:: Given data

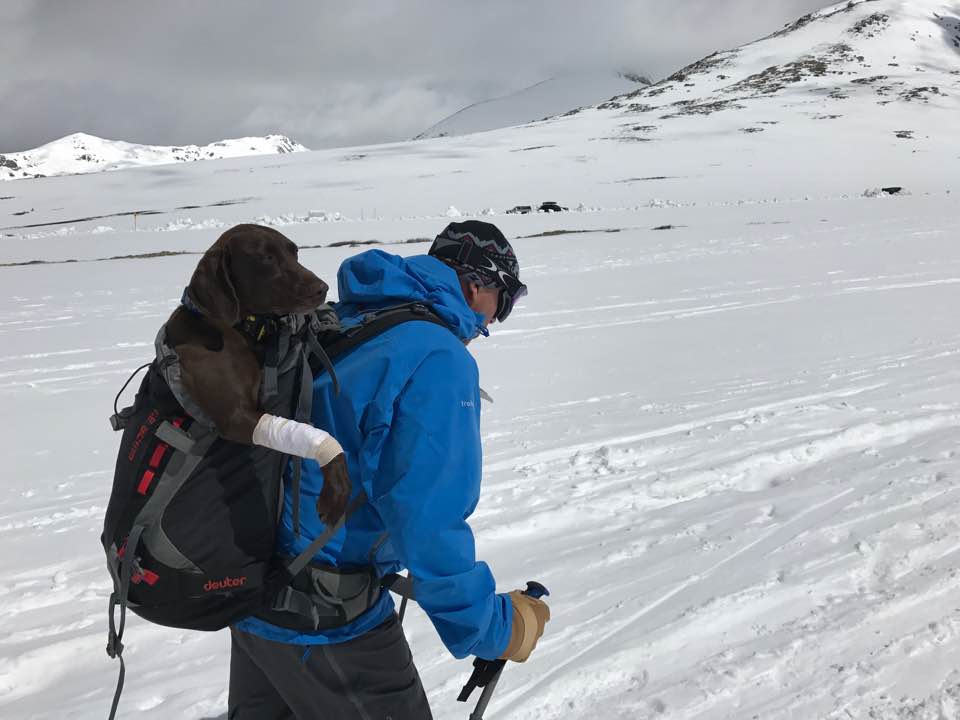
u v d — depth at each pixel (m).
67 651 3.36
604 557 3.93
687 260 16.17
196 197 56.28
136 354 9.63
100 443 6.45
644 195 42.91
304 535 1.78
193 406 1.67
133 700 3.02
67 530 4.72
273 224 32.56
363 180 60.53
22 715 2.96
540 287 13.42
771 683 2.87
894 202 30.83
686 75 154.62
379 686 1.91
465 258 1.96
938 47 153.00
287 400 1.72
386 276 1.87
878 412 6.08
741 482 4.91
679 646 3.12
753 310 10.90
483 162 70.56
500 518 4.48
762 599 3.41
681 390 7.09
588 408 6.68
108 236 30.11
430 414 1.70
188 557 1.67
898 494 4.39
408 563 1.70
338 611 1.79
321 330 1.79
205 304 1.64
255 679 2.04
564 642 3.19
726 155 67.75
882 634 3.12
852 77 135.00
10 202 61.44
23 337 10.62
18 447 6.39
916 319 9.83
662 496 4.74
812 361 7.94
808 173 53.84
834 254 16.16
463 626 1.73
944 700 2.72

::::

Task to carry out :: Everything from the line containing "321 330 1.79" through the end of the entries above should be retyped exactly, and nothing else.

Result for this task ::
321 330 1.79
205 304 1.64
255 679 2.04
564 642 3.19
726 155 67.75
882 634 3.12
852 77 135.00
10 202 61.44
23 337 10.62
18 447 6.39
916 319 9.83
662 496 4.74
812 361 7.94
808 173 53.84
834 254 16.16
463 626 1.73
944 700 2.72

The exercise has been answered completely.